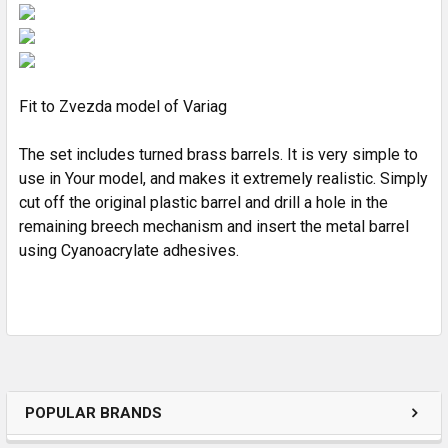
ADD
SELECTED
TO CART
Fit to Zvezda model of Variag
The set includes turned brass barrels. It is very simple to
use in Your model, and makes it extremely realistic. Simply
cut off the original plastic barrel and drill a hole in the
remaining breech mechanism and insert the metal barrel
using Cyanoacrylate adhesives.
POPULAR BRANDS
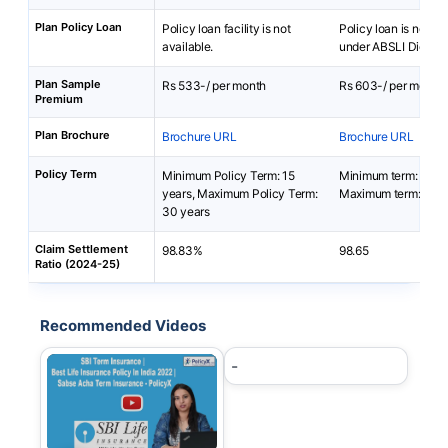
Plan Policy Loan
Policy loan facility is not
Policy loan is not av
available.
under ABSLI DigiShie
Plan Sample
Rs 533-/ per month
Rs 603-/ per month
Premium
Plan Brochure
Brochure URL
Brochure URL
Policy Term
Minimum Policy Term: 15
Minimum term: 5 yea
years, Maximum Policy Term:
Maximum term: 40 y
30 years
Claim Settlement
98.83%
98.65
Ratio (2024-25)
Recommended Videos
-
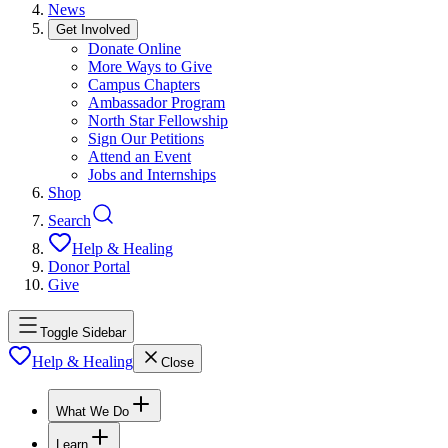
News
Get Involved
Donate Online
More Ways to Give
Campus Chapters
Ambassador Program
North Star Fellowship
Sign Our Petitions
Attend an Event
Jobs and Internships
Shop
Search
Help & Healing
Donor Portal
Give
Toggle Sidebar
Help & Healing
Close
What We Do
Learn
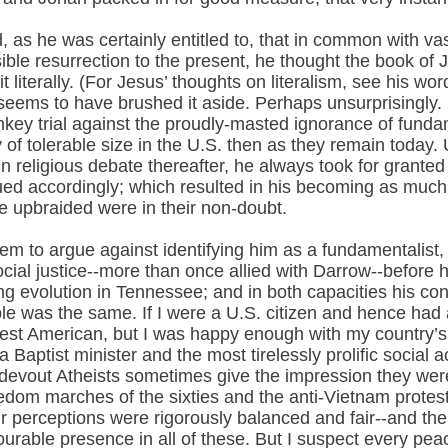
 as he was certainly entitled to, that in common with va
ible resurrection to the present, he thought the book of 
 it literally. (For Jesus’ thoughts on literalism, see his wo
ow seems to have brushed it aside. Perhaps unsurprisingly
y trial against the proudly-masted ignorance of fundament
of tolerable size in the U.S. then as they remain today.
n religious debate thereafter, he always took for granted
rgued accordingly; which resulted in his becoming as much
he upbraided were in their non-doubt.
eem to argue against identifying him as a fundamentalist
ocial justice--more than once allied with Darrow--before 
g evolution in Tennessee; and in both capacities his conv
ible was the same. If I were a U.S. citizen and hence ha
est American, but I was happy enough with my country’s 
ptist minister and the most tirelessly prolific social ac
at devout Atheists sometimes give the impression they wer
eedom marches of the sixties and the anti-Vietnam prote
eir perceptions were rigorously balanced and fair--and th
able presence in all of these. But I suspect every peace,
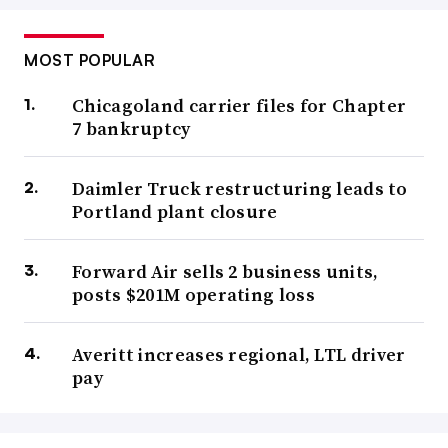
MOST POPULAR
Chicagoland carrier files for Chapter
7 bankruptcy
Daimler Truck restructuring leads to
Portland plant closure
Forward Air sells 2 business units,
posts $201M operating loss
Averitt increases regional, LTL driver
pay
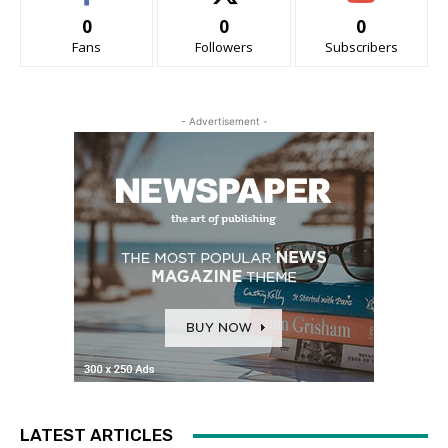
0
0
0
Fans
Followers
Subscribers
- Advertisement -
LATEST ARTICLES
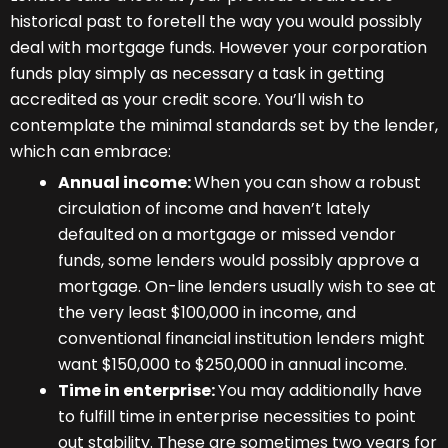
historical past to foretell the way you would possibly
deal with mortgage funds. However your corporation
funds play simply as necessary a task in getting
accredited as your credit score. You’ll wish to
contemplate the minimal standards set by the lender,
which can embrace:
Annual income:
When you can show a robust
circulation of income and haven’t lately
defaulted on a mortgage or missed vendor
funds, some lenders would possibly approve a
mortgage. On-line lenders usually wish to see at
the very least $100,000 in income, and
conventional financial institution lenders might
want $150,000 to $250,000 in annual income.
Time in enterprise:
You may additionally have
to fulfill time in enterprise necessities to point
out stability. These are sometimes two years for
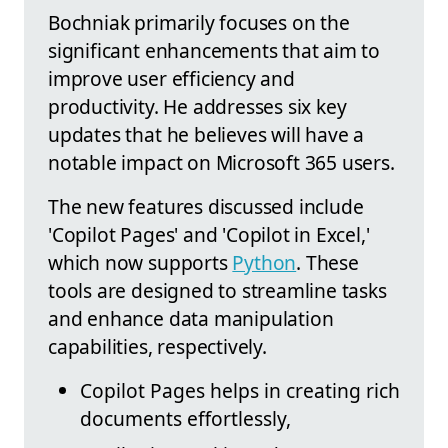
Bochniak primarily focuses on the
significant enhancements that aim to
improve user efficiency and
productivity. He addresses six key
updates that he believes will have a
notable impact on Microsoft 365 users.
The new features discussed include
'Copilot Pages' and 'Copilot in Excel,'
which now supports
Python
. These
tools are designed to streamline tasks
and enhance data manipulation
capabilities, respectively.
Copilot Pages helps in creating rich
documents effortlessly,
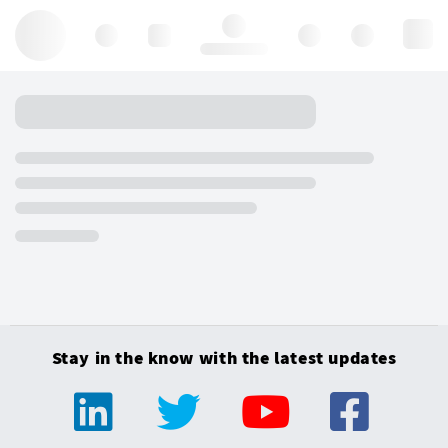
Hello, log in
Stay in the know with the latest updates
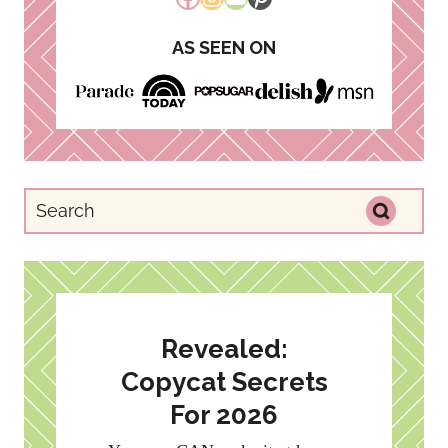
AS SEEN ON
Revealed:
Copycat Secrets
For 2026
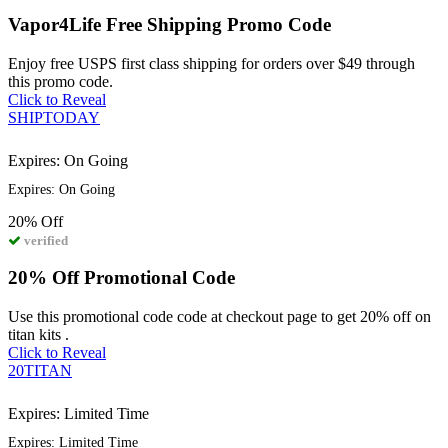
Vapor4Life Free Shipping Promo Code
Enjoy free USPS first class shipping for orders over $49 through
this promo code.
Click to Reveal
SHIPTODAY
Expires: On Going
Expires: On Going
20%
Off
verified
20% Off Promotional Code
Use this promotional code code at checkout page to get 20% off on
titan kits .
Click to Reveal
20TITAN
Expires: Limited Time
Expires: Limited Time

________________________

WORK REQUIRED ->
Could the entries be output exactly as written, but without their images?

SOLUTION BELOW ->
ADD
SELECTED
TO CART
Fit to Zvezda model of Variag
The set includes turned brass barrels. It is very simple to
use in Your model, and makes it extremely realistic. Simply
cut off the original plastic barrel and drill a hole in the
remaining breech mechanism and insert the metal barrel
using Cyanoacrylate adhesives.
POPULAR BRANDS
Plan Policy Loan
Policy loan facility is not
Policy loan is not av
available.
under ABSLI DigiShie
Plan Sample
Rs 533-/ per month
Rs 603-/ per month
Premium
Plan Brochure
Brochure URL
Brochure URL
Policy Term
Minimum Policy Term: 15
Minimum term: 5 yea
years, Maximum Policy Term:
Maximum term: 40 y
30 years
Claim Settlement
98.83%
98.65
Ratio (2024-25)
Recommended Videos
-
News
Get Involved
Donate Online
More Ways to Give
Campus Chapters
Ambassador Program
North Star Fellowship
Sign Our Petitions
Attend an Event
Jobs and Internships
Shop
Search
Help & Healing
Donor Portal
Give
Toggle Sidebar
Help & Healing
Close
What We Do
Learn
 as he was certainly entitled to, that in common with va
ible resurrection to the present, he thought the book of 
 it literally. (For Jesus’ thoughts on literalism, see his wo
ow seems to have brushed it aside. Perhaps unsurprisingly
y trial against the proudly-masted ignorance of fundament
of tolerable size in the U.S. then as they remain today.
n religious debate thereafter, he always took for granted
rgued accordingly; which resulted in his becoming as much
he upbraided were in their non-doubt.
eem to argue against identifying him as a fundamentalist
ocial justice--more than once allied with Darrow--before 
g evolution in Tennessee; and in both capacities his conv
ible was the same. If I were a U.S. citizen and hence ha
est American, but I was happy enough with my country’s 
ptist minister and the most tirelessly prolific social ac
at devout Atheists sometimes give the impression they wer
eedom marches of the sixties and the anti-Vietnam prote
eir perceptions were rigorously balanced and fair--and th
able presence in all of these. But I suspect every peace,
MOST POPULAR
Chicagoland carrier files for Chapter
7 bankruptcy
Daimler Truck restructuring leads to
Portland plant closure
Forward Air sells 2 business units,
posts $201M operating loss
Averitt increases regional, LTL driver
pay
0
0
0
Fans
Followers
Subscribers
- Advertisement -
LATEST ARTICLES
historical past to foretell the way you would possibly
deal with mortgage funds. However your corporation
funds play simply as necessary a task in getting
accredited as your credit score. You’ll wish to
contemplate the minimal standards set by the lender,
which can embrace:
Annual income:
When you can show a robust
circulation of income and haven’t lately
defaulted on a mortgage or missed vendor
funds, some lenders would possibly approve a
mortgage. On-line lenders usually wish to see at
the very least $100,000 in income, and
conventional financial institution lenders might
want $150,000 to $250,000 in annual income.
Time in enterprise:
You may additionally have
to fulfill time in enterprise necessities to point
out stability. These are sometimes two years for
Bochniak primarily focuses on the
significant enhancements that aim to
improve user efficiency and
productivity. He addresses six key
updates that he believes will have a
notable impact on Microsoft 365 users.
The new features discussed include
'Copilot Pages' and 'Copilot in Excel,'
which now supports
Python
. These
tools are designed to streamline tasks
and enhance data manipulation
capabilities, respectively.
Copilot Pages helps in creating rich
documents effortlessly,
Hello, log in
Stay in the know with the latest updates
AS SEEN ON
Revealed:
Copycat Secrets
For 2026
Vapor4Life Free Shipping Promo Code
Enjoy free USPS first class shipping for orders over $49 through
this promo code.
Click to Reveal
SHIPTODAY
Expires: On Going
Expires: On Going
20%
Off
verified
20% Off Promotional Code
Use this promotional code code at checkout page to get 20% off on
titan kits .
Click to Reveal
20TITAN
Expires: Limited Time
Expires: Limited Time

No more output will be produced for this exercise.